[Start of Attachment]

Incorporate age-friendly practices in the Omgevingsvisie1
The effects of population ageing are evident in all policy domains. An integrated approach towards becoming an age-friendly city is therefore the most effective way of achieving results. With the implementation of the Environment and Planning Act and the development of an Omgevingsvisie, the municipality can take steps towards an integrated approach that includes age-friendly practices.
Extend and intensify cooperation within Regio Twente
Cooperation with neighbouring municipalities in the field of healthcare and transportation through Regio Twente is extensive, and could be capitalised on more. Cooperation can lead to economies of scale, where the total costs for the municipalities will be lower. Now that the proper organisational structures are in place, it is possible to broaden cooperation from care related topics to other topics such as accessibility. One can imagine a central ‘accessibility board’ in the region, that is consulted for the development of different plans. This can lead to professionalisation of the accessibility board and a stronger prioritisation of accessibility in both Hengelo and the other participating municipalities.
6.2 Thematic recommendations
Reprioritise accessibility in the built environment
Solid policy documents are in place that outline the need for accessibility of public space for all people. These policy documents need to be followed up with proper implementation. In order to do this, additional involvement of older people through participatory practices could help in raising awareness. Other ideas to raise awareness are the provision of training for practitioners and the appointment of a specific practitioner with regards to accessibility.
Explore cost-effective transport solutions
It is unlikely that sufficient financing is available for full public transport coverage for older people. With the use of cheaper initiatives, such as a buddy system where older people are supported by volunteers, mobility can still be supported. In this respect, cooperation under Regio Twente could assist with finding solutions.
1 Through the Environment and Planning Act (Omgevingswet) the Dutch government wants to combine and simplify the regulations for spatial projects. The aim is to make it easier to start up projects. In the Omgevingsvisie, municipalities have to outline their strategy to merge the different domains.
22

[End of Attachment]
[Start of Attachment]

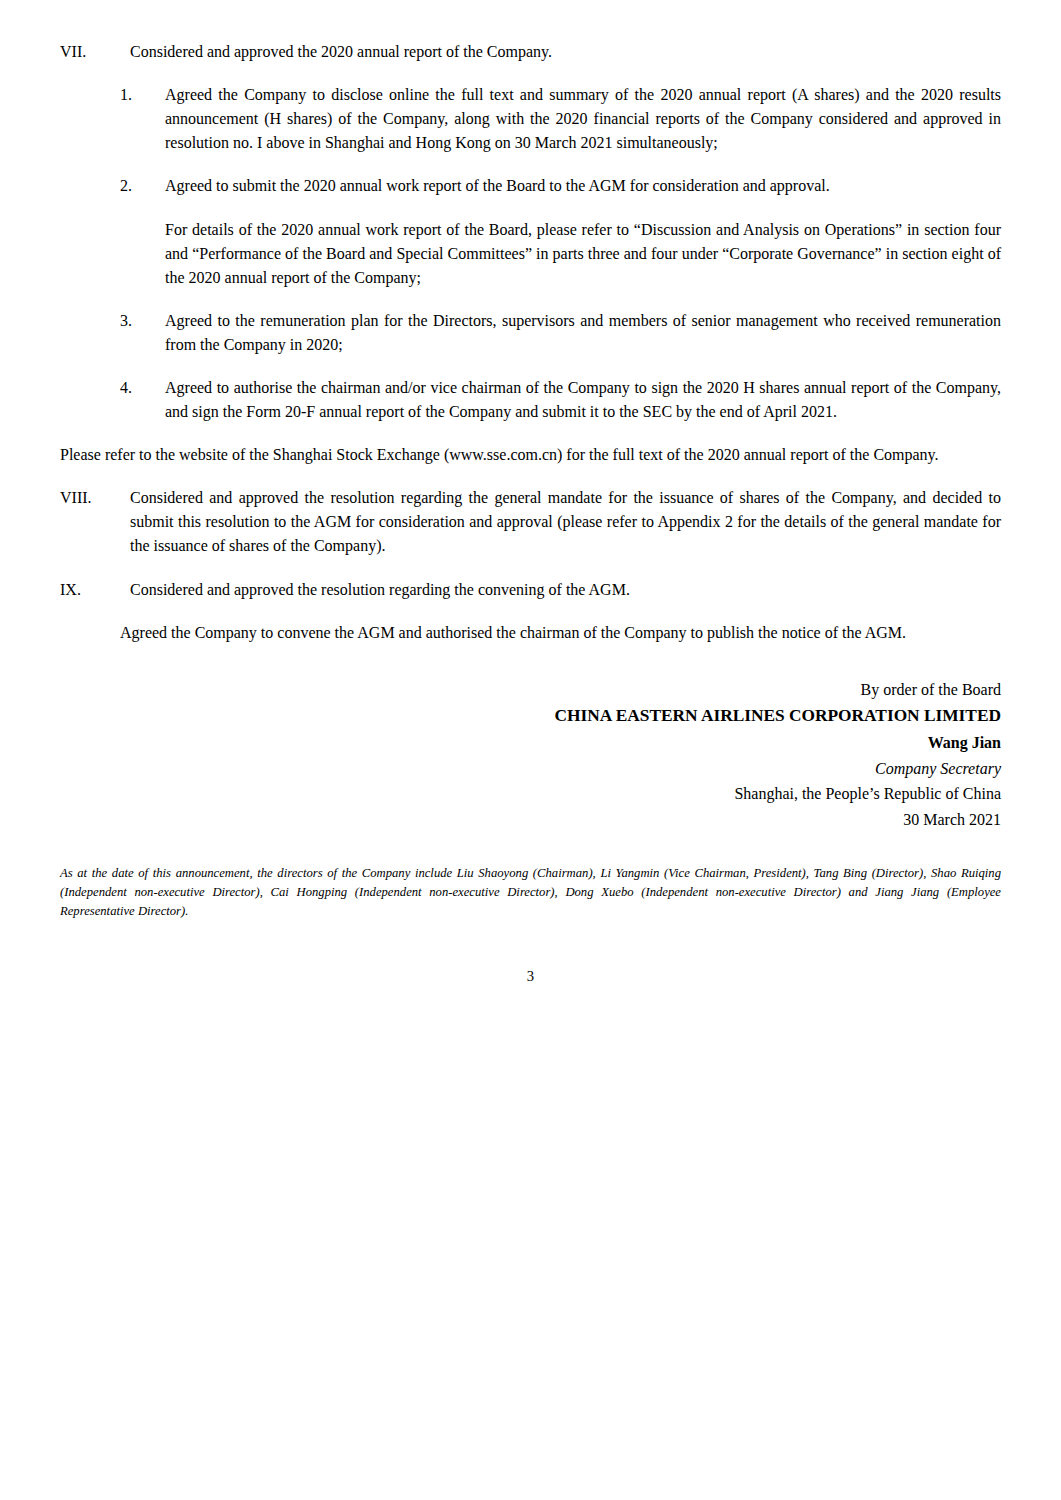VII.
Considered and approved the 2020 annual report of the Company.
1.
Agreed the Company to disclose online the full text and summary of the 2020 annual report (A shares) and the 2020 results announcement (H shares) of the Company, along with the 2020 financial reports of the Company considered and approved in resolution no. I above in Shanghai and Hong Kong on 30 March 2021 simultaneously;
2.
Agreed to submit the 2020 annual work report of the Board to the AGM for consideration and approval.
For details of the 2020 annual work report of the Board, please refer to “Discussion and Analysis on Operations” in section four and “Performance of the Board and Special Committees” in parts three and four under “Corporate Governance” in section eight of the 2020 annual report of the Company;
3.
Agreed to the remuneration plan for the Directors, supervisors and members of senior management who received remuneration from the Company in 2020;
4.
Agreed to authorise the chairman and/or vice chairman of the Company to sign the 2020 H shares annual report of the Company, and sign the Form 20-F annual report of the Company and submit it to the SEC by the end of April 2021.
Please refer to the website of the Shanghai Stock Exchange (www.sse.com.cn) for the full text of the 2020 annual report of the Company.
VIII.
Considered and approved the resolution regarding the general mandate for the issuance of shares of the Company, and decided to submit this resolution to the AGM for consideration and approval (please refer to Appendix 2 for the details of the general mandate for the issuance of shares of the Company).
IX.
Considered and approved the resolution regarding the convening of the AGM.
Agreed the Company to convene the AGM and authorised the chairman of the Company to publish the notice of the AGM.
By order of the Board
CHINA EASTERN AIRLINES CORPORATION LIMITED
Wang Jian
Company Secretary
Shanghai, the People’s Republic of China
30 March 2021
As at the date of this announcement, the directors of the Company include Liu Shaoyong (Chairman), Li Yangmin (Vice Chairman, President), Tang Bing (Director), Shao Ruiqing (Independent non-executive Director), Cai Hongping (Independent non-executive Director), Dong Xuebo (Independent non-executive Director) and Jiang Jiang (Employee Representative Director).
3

[End of Attachment]
[Start of Attachment]

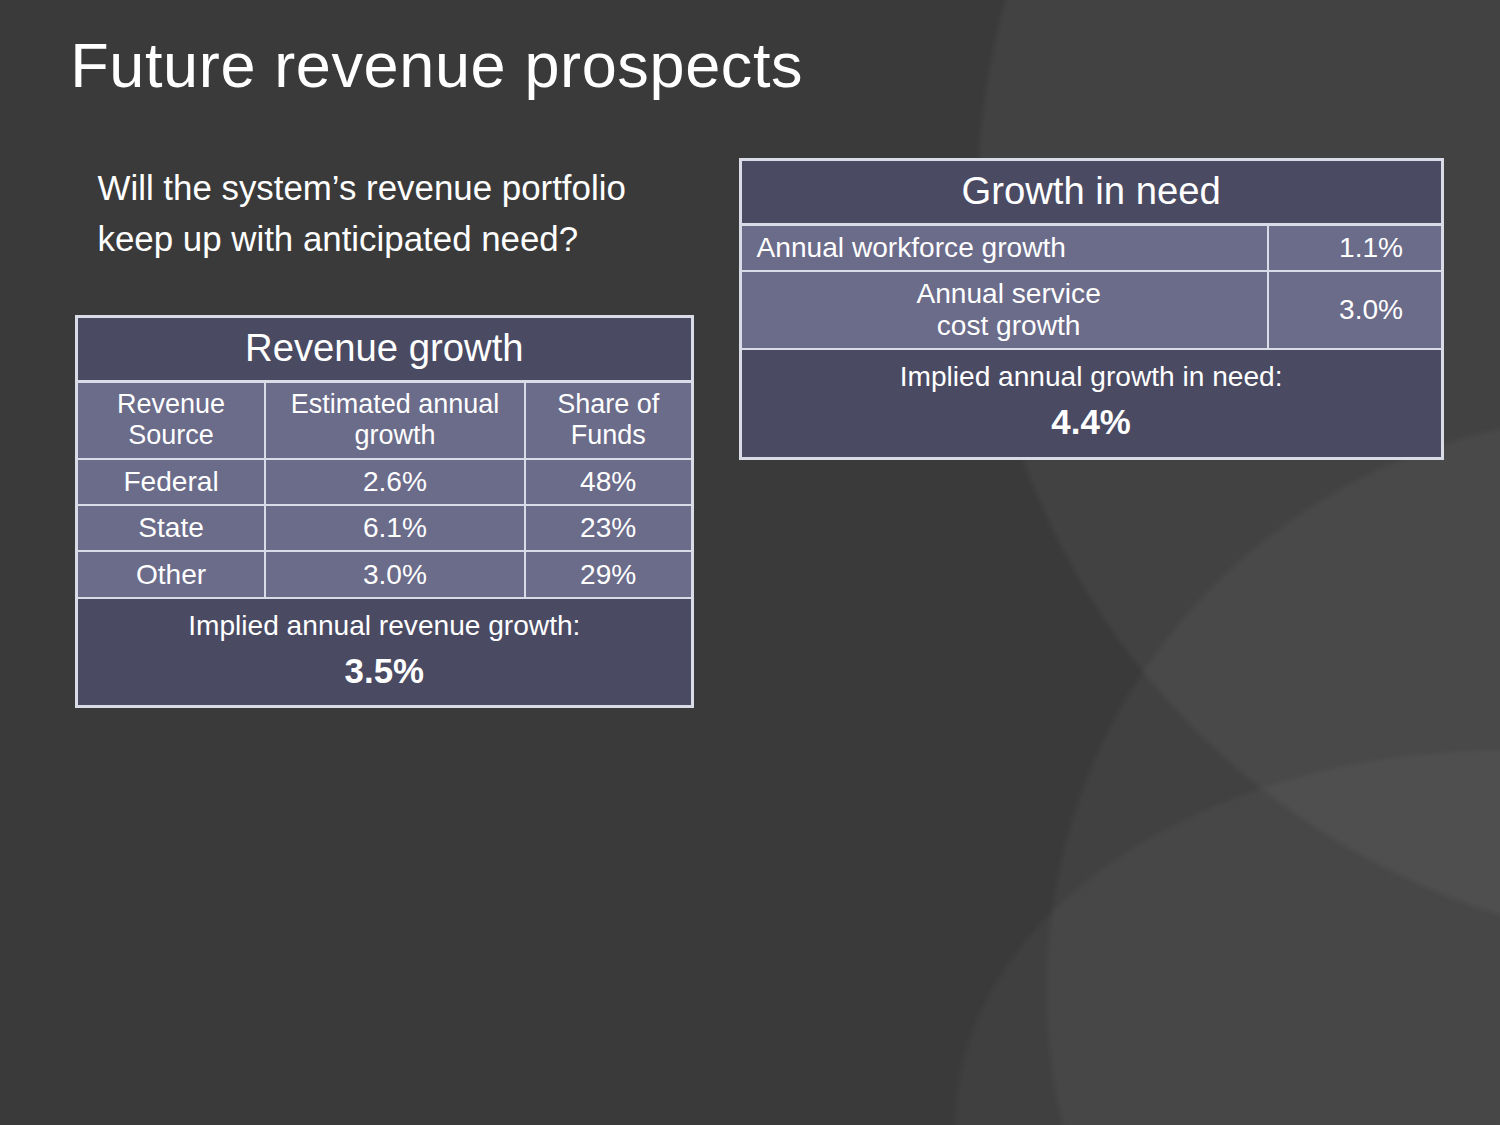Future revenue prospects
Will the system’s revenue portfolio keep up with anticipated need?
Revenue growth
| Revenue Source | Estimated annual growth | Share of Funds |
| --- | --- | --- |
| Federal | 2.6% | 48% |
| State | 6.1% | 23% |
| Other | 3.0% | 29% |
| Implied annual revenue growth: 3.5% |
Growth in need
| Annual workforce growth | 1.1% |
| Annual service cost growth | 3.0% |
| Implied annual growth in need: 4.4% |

[End of Attachment]

Task details: Copy out each line of the data containing the string "need".

Exercise response:
Solid policy documents are in place that outline the need for accessibility of public space for all people. These policy documents need to be followed up with proper implementation. In order to do this, additional involvement of older people through participatory practices could help in raising awareness. Other ideas to raise awareness are the provision of training for practitioners and the appointment of a specific practitioner with regards to accessibility.
Will the system’s revenue portfolio keep up with anticipated need?
Growth in need
| Implied annual growth in need: 4.4% |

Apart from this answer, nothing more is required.